Harum Sabun Wangi
"Ini foto terakhirnya. Saya sendiri yang mengambil saat kami umrah bulan Ramadan kemarin," kata Hj. Rosnawati (38) sambil menunjukkan foto (alm) H. Deto Sutejo (39) dari telepon genggamnya. Ketika umrah bersama suami, kakak serta kakak iparnya, Rosna sebetulnya sudah merasakan ada sesuatu yang ganjil. "Di pesawat, baik saat pergi maupun pulang dari Jeddah, entah kenapa kami duduk terpisah. Saya sederet dengan ipar. Mungkinkah itu isyarat Tuhan akan memisahkan kami?"
Tugas sang suami sebagai polisi, memang amat dipahami Rosna. Toh, ketika Senin (20/9) ia menerima SMS dari Deto soal penggerebekan teroris dan ia ikut terlibat, Rosna gentar juga. "Saya cuma bilang, Selasa malam jangan pergi-pergi," kenangnya tentang lelaki yang sudah 14 tahun menikahinya. Selasa malam itu memang giliran Deto piket di Polsek Hamparan Perak. "Enggak seperti biasanya, malam itu dia harum sekali. Wangi sabun segar."
Tengah malam, Rosna gelisah. "Entah kenapa, saya membuka-buka album pernikahan kami dan menunjukkan ke anak bungsu kami, Namira (3). Malam itu saya enggak bisa tidur." Kegelisahan itu terjawab ketika pukul 03.00, Kapolsek Hamparan Perak menelepon, menggunakan ponsel Deto.
Pergi sudah Deto yang romantis dan penyayang. "Sehari sebelumnya, dia membelikan ikan untuk saya tapi saya enggak mau makan," tuturnya sambil terisak. Rosna lalu berkisah, betapa sayangnya Deto kepadanya dan anak-anak. "Kalau saya sakit, enggak perlu bangun sedikit pun dari tempat tidur. Dia yang menyediakan makanan, obat, sampai menyuapi. Dia juga senang memijat kalau saya lelah. Tiap jalan berdua, dia selalu menggandeng tangan saya," kenang Rosna.

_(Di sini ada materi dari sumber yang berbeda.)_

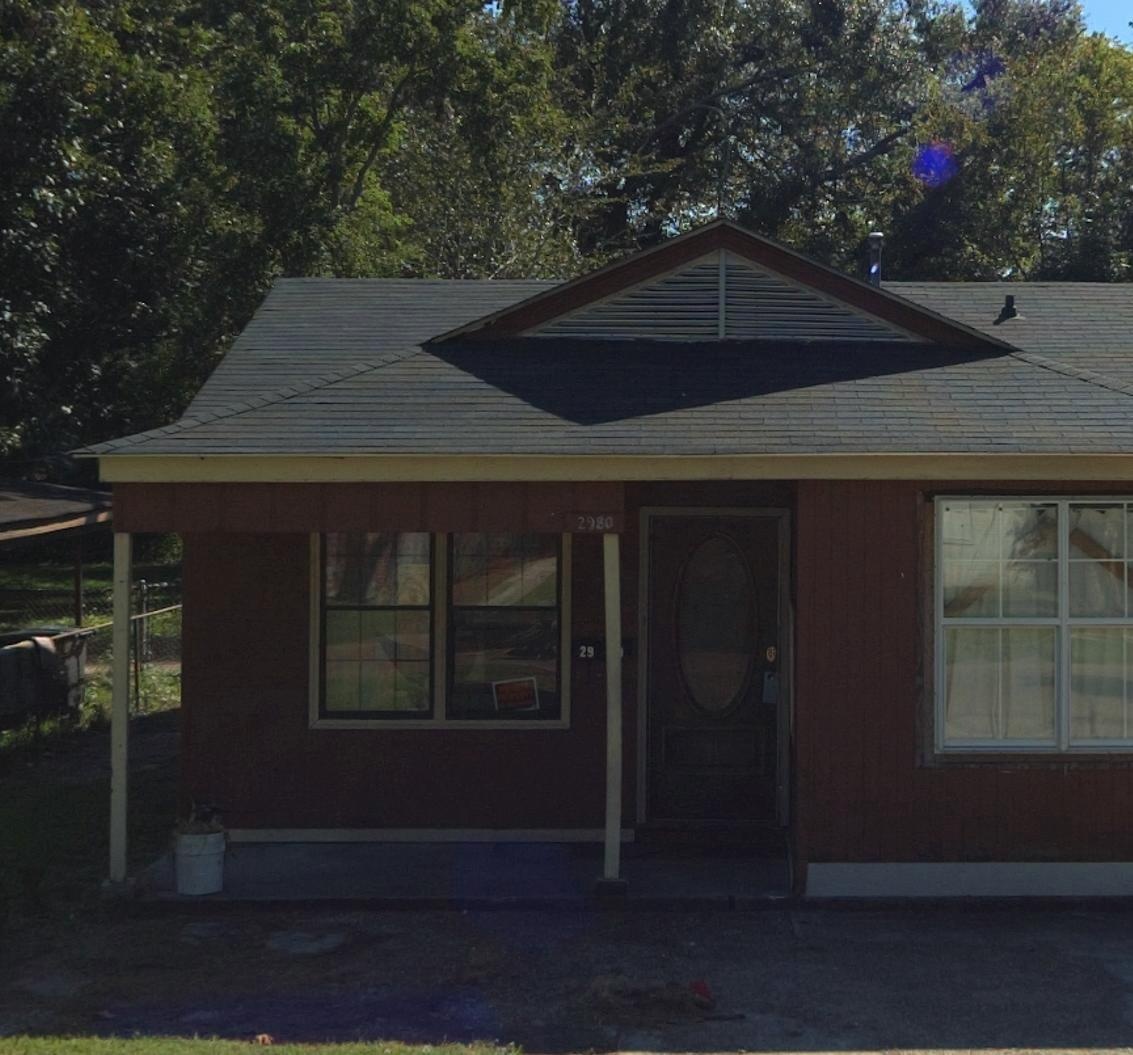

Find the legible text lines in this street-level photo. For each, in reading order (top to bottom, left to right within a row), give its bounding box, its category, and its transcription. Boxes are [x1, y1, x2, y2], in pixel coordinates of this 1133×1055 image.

Deto, kata Rosna, juga suka menasihati tahanan, mengingatkan mereka salat, bahkan meminjamkan ponselnya agar tahanan bisa melepas rindu dengan keluarganya. "Sekarang dia sudah tenang di sana. Saya harus kuat agar bisa membesarkan tiga anak kami. Saya rajin zikir agar kuat," kata ibu dari Bima (13), Gusti (10), dan Namira ini.
"Tuhan, lindungilah aku dalam pekerjaanku. Berkati pekerjaanku. Semoga apa yang aku kerjakan berguna bagi orang dan membawa damai," begitu doa yang dipanjatkan mendiang Aiptu Baik Sinulingga (45), saat kebaktian keluarga Selasa (21/9) petang di rumahnya, Tanjung Gusta, Deli Serdang. "Dia memang sangat menyintai pekerjaanya. Baginya, jadi polisi sudah panggilan jiwa," kata Tabita br Ginting (42).
Selasa malam itu, usai kebaktian selesai, Baik pamit tugas piket. Rabu (22/9) dini hari, Tabita mendapat telepon. "Bu, sabar, ya, Bapak kena tembak." Tabita pun lunglai dan semakin lemas setelah melihat suaminya sudah terbujur kaku di RS Bhayangkara, Medan. "Melihat petugas membawa senjata laras panjang di RS, rasanya saya ingin lari, merampas senjata, dan menembakkannya ke badan saya agar saya bisa merasakan apa yang suami saya rasakan," ujarnya.
Semasa hidupnya, kata Tabita, sang suami sering berangan-angan, bila kelak pensiun, ia ingin tinggal di kampung memelihara ayam dan bercocok tanam. "Jadi saya menyimpulkan, dia ingin kembali ke tanah kelahirannya." Baik juga kerap mengungkapkan keinginannya agar putra tunggal mereka, Ardiles Maranata Sinulingga (17), mengikuti jejaknya jadi polisi. "Sayangnya, mata Ardiles minus dua. Untuk itu saya memohon kebijakan pemerintah terlebih Kapolri, agar putra kami bisa masuk jajaran kepolisian walau sebagai PNS. Kami sangat berharap ada pertimbangan khusus, apalagi suami saya gugur dalam tugas," harap Tabita.